Words and Images provided by Rory Turner
Rory Turner is an undergraduate student at the Bartlett School of Architecture, UCL. His 2nd year building project, “Caravaggio Dreams of Sushi,” proposed a sushi restaurant situated along the Regent’s Canal in Hoxton, East London.

An experiment in the mastery of light and shadow within architecture; the project became a research platform to explore the interpretation of light within the context of Japanese cultural and artistic traditions which embrace themes of delicacy and subtlety. Following a two-week research trip to Japan, these more sensitive qualities of light were then compared and contrasted to light’s more expressive, dramatic depiction present within Western Renaissance artwork, such as the striking paintings of Caravaggio. I became fascinated by the idea of harnessing light in order to construct darkness, using the shadow as a space for curiosity and invention.
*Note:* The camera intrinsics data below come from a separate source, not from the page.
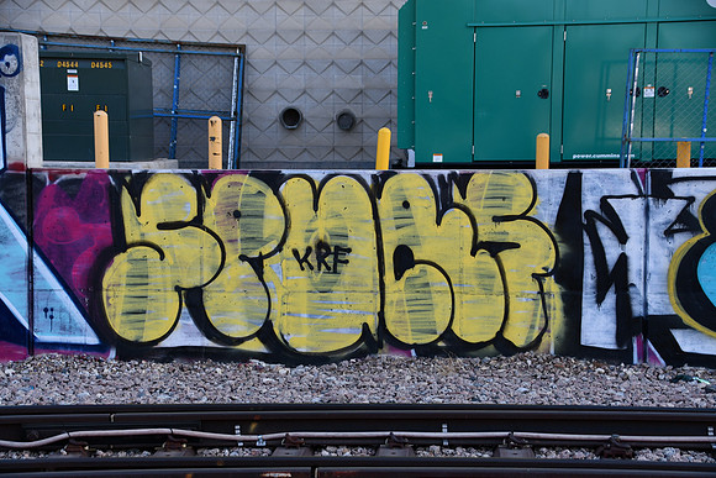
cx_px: 358
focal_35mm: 84
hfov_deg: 24.2
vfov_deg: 16.3
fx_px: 1671
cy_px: 239
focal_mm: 56
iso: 200
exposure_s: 1/250
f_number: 5.6
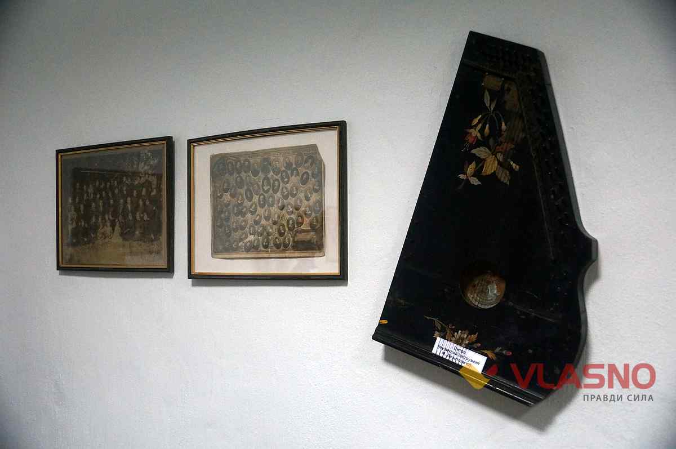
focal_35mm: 39
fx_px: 731
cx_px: 338
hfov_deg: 49.6
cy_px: 224
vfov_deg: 34.1
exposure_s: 1/60
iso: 1250
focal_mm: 26
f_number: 4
Beginning with representations of illuminated “moments” within the architecture etched in chalk; the design method soon evolved into a scientific process of constructing an architecture through physical light experiments with small “sets” for the dining spaces.
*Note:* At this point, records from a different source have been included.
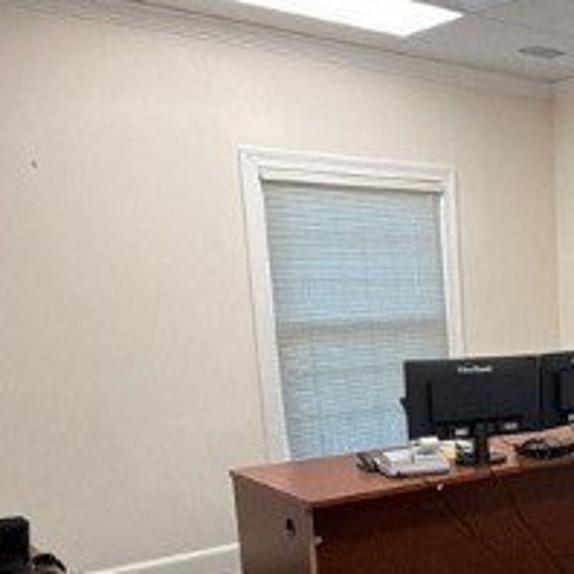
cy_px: 444
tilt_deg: -10.3
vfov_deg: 34.5
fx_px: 900
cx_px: 713
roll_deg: +0.5
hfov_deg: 29.6
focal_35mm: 48
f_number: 2.2
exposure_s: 1/120
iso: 200
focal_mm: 2.22
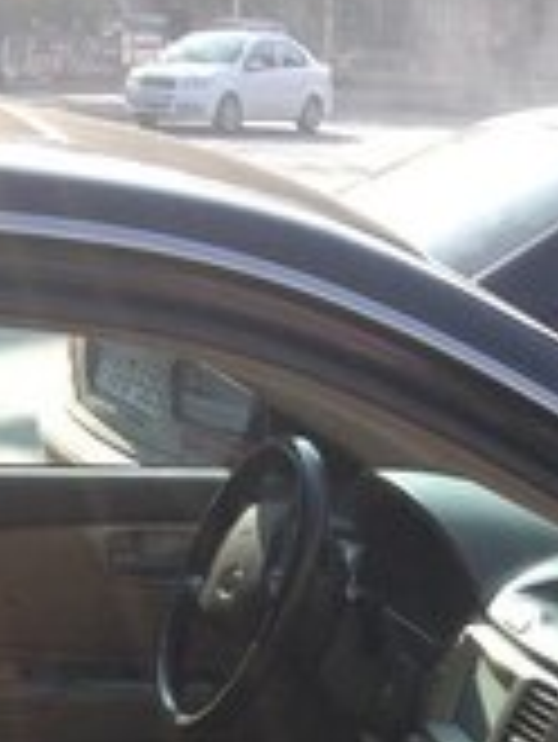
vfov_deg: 17.5
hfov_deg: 13.9
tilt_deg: -25.5
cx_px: 544
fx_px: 2254
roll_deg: -4.1
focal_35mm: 105
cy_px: 971
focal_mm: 4.28
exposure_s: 1/502
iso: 50
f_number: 2.4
As the building started to take shape, these experiments migrated into the digital realm. Maxwell, an advanced rendering programme, was used to accurately simulate the interior and exterior lighting in order to design the dining spaces in such a way as to be illuminated by a concealed central kitchen space. The final form of the building therefore results from an iterative process of both carefully slicing into and extruding walls and ceilings in order to let light trickle into the space whilst paradoxically maintaining the construction of darkness.

The hope of the project was to create a spiritual experience that both celebrates and respects Japanese cuisine in order to create a cathedral to sushi.